YOUR ASSIGNMENT>
Scan the entries for the word "shifted". Every line that has it should be copied.

++++++

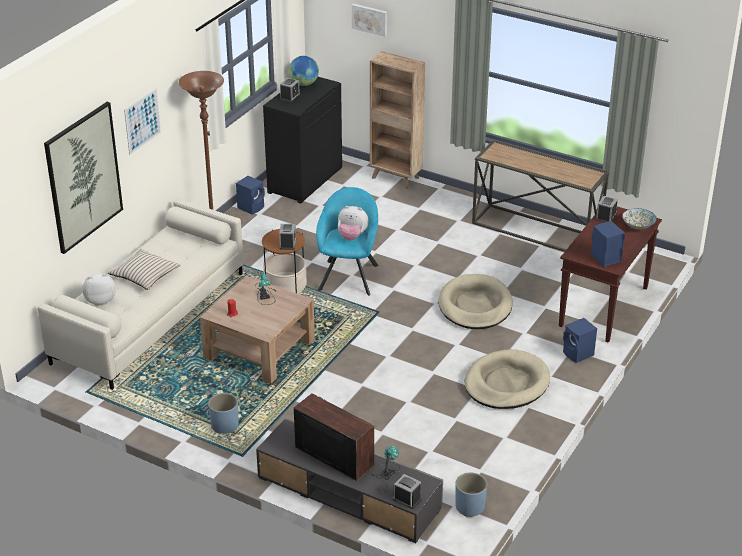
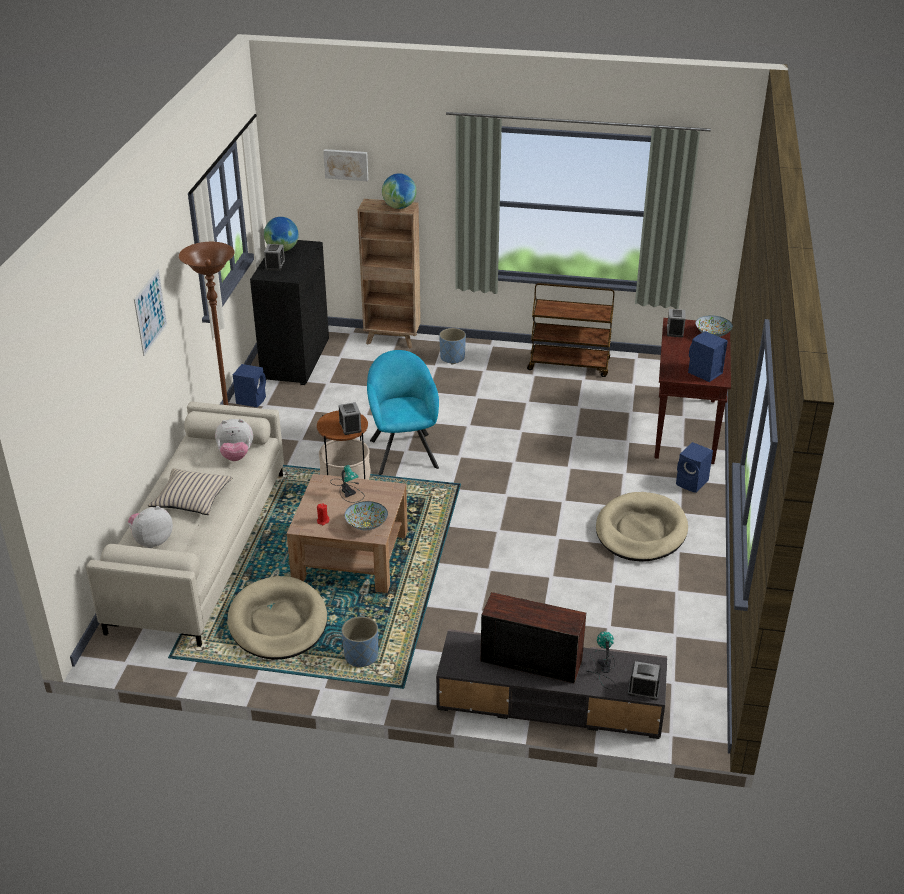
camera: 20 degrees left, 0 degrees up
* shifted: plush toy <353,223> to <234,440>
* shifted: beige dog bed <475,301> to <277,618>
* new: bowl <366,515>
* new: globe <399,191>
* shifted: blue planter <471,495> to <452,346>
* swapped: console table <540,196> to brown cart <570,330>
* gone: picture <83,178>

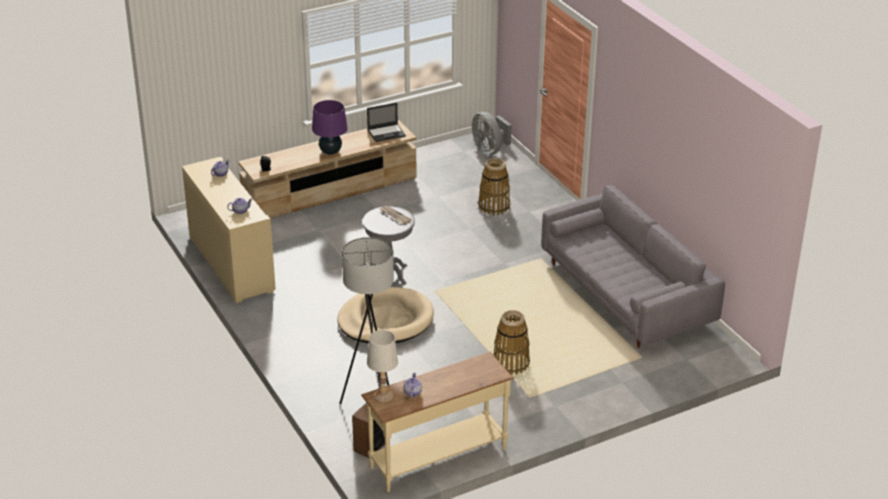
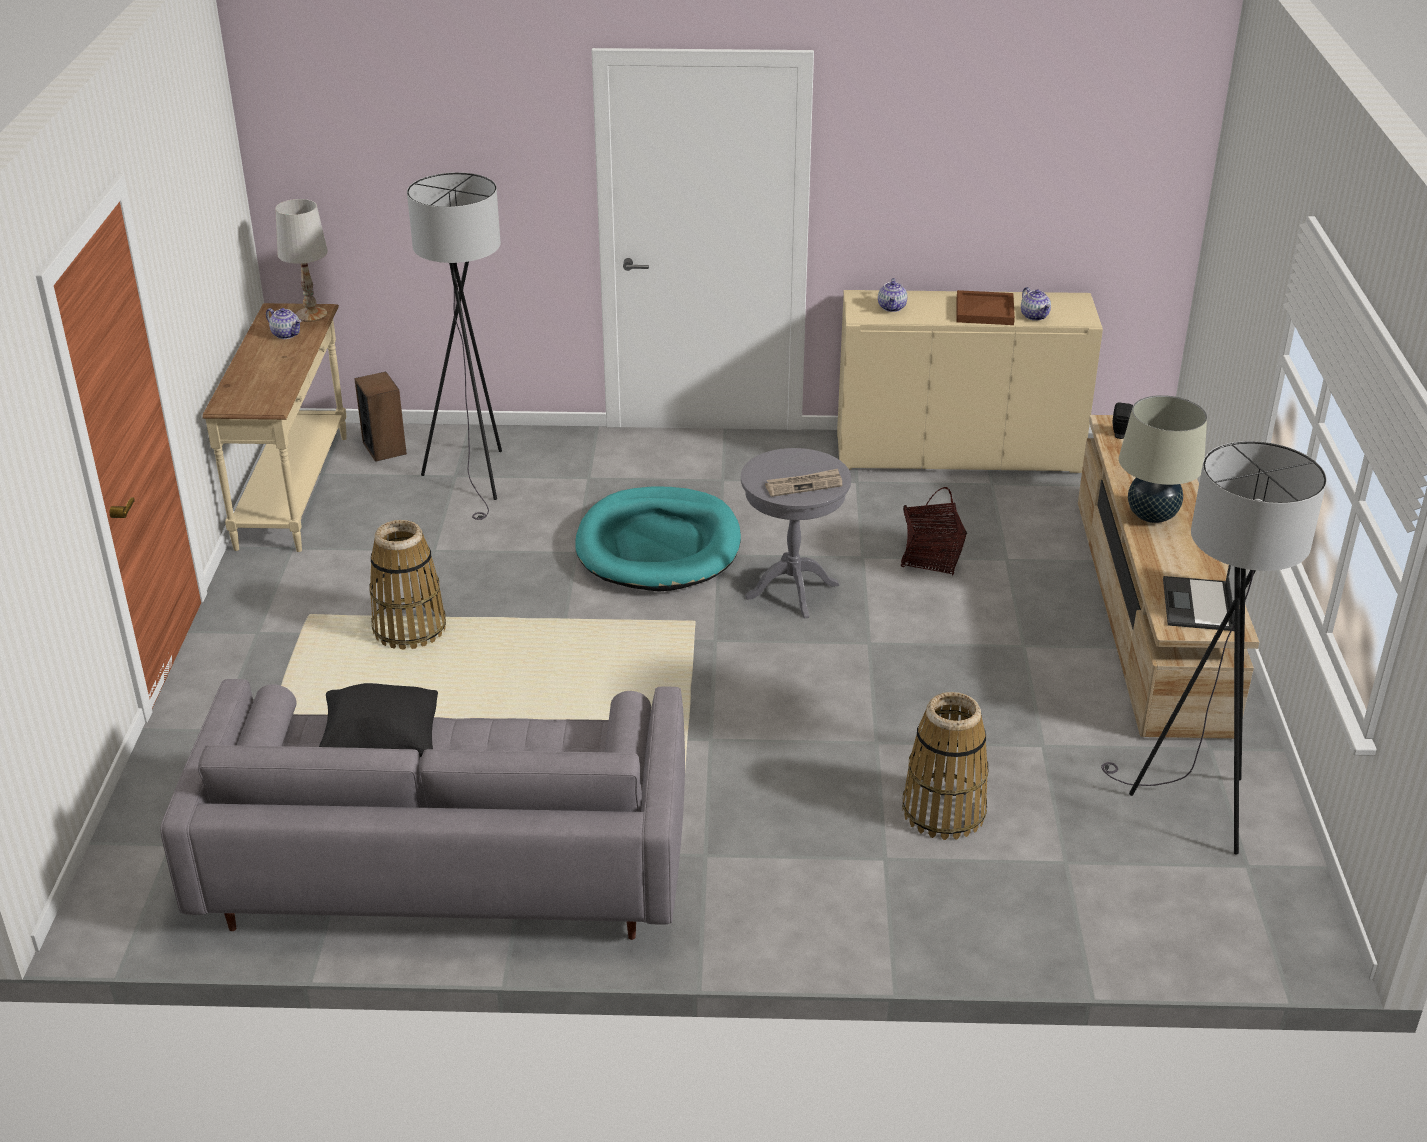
camera: 120 degrees right, 0 degrees up
* new: black pillow <378,720>
* repainted: beige dog bed <385,315> to turquoise dog bed <658,538>
* new: basket <934,531>
* new: brown tray <985,307>
* new: grey floor lamp <1214,648>
* repainted: purple table lamp <330,127> to beige table lamp <1163,459>
* gone: grey fan <492,133>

++++++

EXPECTED ANSWER>
* shifted: plush toy <353,223> to <234,440>
* shifted: beige dog bed <475,301> to <277,618>
* shifted: blue planter <471,495> to <452,346>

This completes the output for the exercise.